The Unstoppables is a series about people whose ambition is undimmed by time. Below, George Takei explains, in his own words, what continues to motivate him.

I was born April 20 of 1937. Pearl Harbor was bombed on Dec. 7, 1941. I had turned 5 by the time a morning arrived that I can never forget. Two months after Pearl Harbor, in February 1942, Franklin D. Roosevelt issued Executive Order 9066, decreeing that all Japanese Americans — 125,000 of us by the latest count — on the West Coast were to be imprisoned with no charge, no trial and no due process, only because of how we looked.

A few months after the order was issued, we saw two soldiers marching up our driveway in Los Angeles carrying rifles and shiny bayonets. They banged on our door with their fists and one said, “Get your family out of this house.”

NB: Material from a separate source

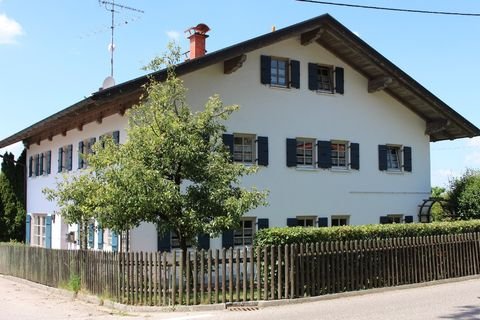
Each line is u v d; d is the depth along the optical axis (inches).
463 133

At the time Henry was 4, I was 5 and my baby sister was not yet 1. My father had had the foresight to prepare a box of underwear tied with twine for each of us. He had two heavy suitcases ready. We followed him out and stood in the driveway while our mother came out escorted by another soldier, my baby sister in one arm, and carrying a duffel bag. That terrifying morning, burned into my memory, is what led to me becoming an activist.

In his illustrated book for children, Mr. Takei writes about growing up in Japanese American internment camps during World War II. Credit…Crown Books for Young Readers, via Associated Press

Before we were interned, my father had a successful dry-cleaning business on Wilshire Boulevard, right by Bullocks Wilshire, the most fashionable department store in Los Angeles. By the time the war ended, we had nothing. Given a one-way ticket to anywhere in the United States and $25 to start over from scratch, we returned to Los Angeles, where my father’s first job was as a dishwasher in Chinatown. Only other Asians would hire us.